Key Concepts in Biology - Edexcel Biology GCSE

Overview

This document provides detailed notes on the first topic of Edexcel Biology GCSE, covering key concepts like cell functions, specialized cells, microscopy, enzyme action, and cell transport.

1.1 - Eukaryotic and Prokaryotic Cell Functions

• Eukaryotic Cells: Found in animals and plants, include organelles like the nucleus, cytoplasm, cell membrane, mitochondria, and ribosomes.
• Prokaryotic Cells: Found in bacteria, smaller, include cell wall, cell membrane, cytoplasm, single DNA strand, and plasmids.
• Organelles: Structures with specific functions within cells.

1.2 - Specialized Cells and Their Functions

• Differentiation: Process where cells gain new structures to perform specific roles.
• Specialized Animal Cells:
  • Sperm cells: Streamlined for swimming, many mitochondria, digestive enzymes in acrosome.
  • Egg cells: Specialized membrane, large cytoplasm, many mitochondria.
  • Ciliated epithelial cells: Cilia to move bacteria trapped in mucus.
• Specialized Plant Cells:
  • Root hair cells: Large surface area, mitochondria for active transport.
  • Xylem cells: Transport water, lignin causes them to become hollow.
  • Phloem cells: Transport photosynthesis products; rely on companion cells for energy.

1.3 - Microscopy

• Light Microscopes: Max magnification ~2000x, resolving power 200nm.
• Electron Microscopes: Use electrons, greater magnification (up to 2,000,000x). Types:
  • Scanning Electron Microscope (SEM) for 3D images.
  • Transmission Electron Microscope (TEM) for detailed 2D images.
• Allowed discovery and study of viruses and proteins.

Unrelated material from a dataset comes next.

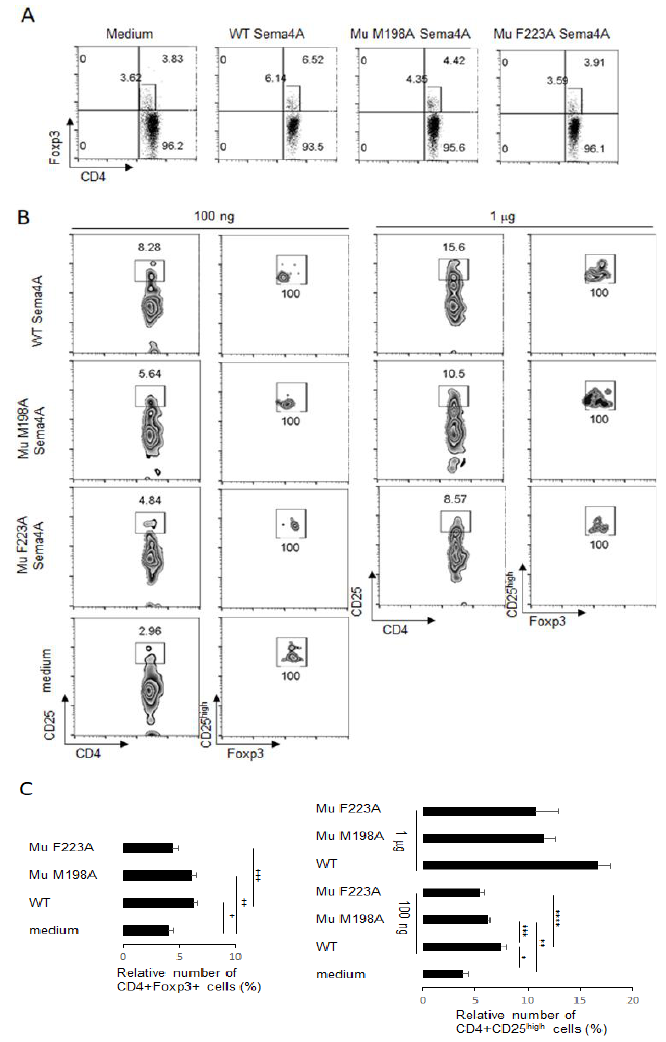
Figure 8. Mutant Sema4A molecules are less potent in the stabilization of human peripheral Treg cells in vitro as compared to WT recombinant Sema4A protein. Human PBMC were cultured with or without 100 ng of external WT Sema4A or Mu Sema4A for 48 h. After harvest, the numbers of Treg cells (panels ( A , C) ) were assessed by flow cytometry, using specific Abs to corresponding cell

1.4 & 1.5 - Size, Scale, and Units

• Magnification Calculation: Eyepiece lens magnification x Objective lens magnification.
• Standard Form: Useful for very large/small numbers.
• Order of Magnitude: Comparing sizes.
• Estimations: Useful in biology for counting large populations.

1.6 - Core Practical: Investigating Biological Specimens

• Microscope Use: Know parts and steps (focus wheel, magnification).
• Slide Preparation: Use thin cell layers and chemical stains.
• Magnification Calculation: Measured size / Actual size.

1.7, 1.8, and 1.9 - Enzymes

• Function: Biological catalysts that speed up reactions without being used up.
• Lock and Key Hypothesis: Specificity of enzymes to substrates.
• Denaturation: Loss of enzyme function due to changes in temperature/pH.
• Factors Affecting Enzymes: Optimal temperature, pH, and substrate concentration.

1.10 - Core Practical: Effect of pH on Enzyme Activity

• Amylase Experiment: Observing starch breakdown with iodine.
• Control Variables: Maintaining constant temperature.

1.11 - Rate Calculations

• Formula: Rate = Change / Time
• Example: Calculation of enzyme activity rate using protease.

1.12 - Enzymes as Biological Catalysts

• Types of Enzymes:
  • Carbohydrases: Convert carbohydrates to sugars.
  • Proteases: Convert proteins to amino acids.
  • Lipases: Convert lipids to fatty acids and glycerol.

1.13B - Core Practical: Investigating Macronutrients

• Food Tests: Identifying starch, sugars, proteins, and lipids using chemical reactions.

1.14B - Calorimetry

• Measuring Energy: Used to measure calories in food by observing temperature changes in water.

1.15 - Transport in and Out of Cells

• Diffusion: Passive transport from high to low concentration.
• Osmosis: Water movement across a membrane from dilute to concentrated solution.
• Active Transport: Requires energy to move substances against a gradient.

1.16 - Core Practical: Osmosis in Potatoes

• Experiment: Observing osmosis by measuring mass change in potato disks.
• Variables: Independent (sucrose concentration), Dependent (potato mass change).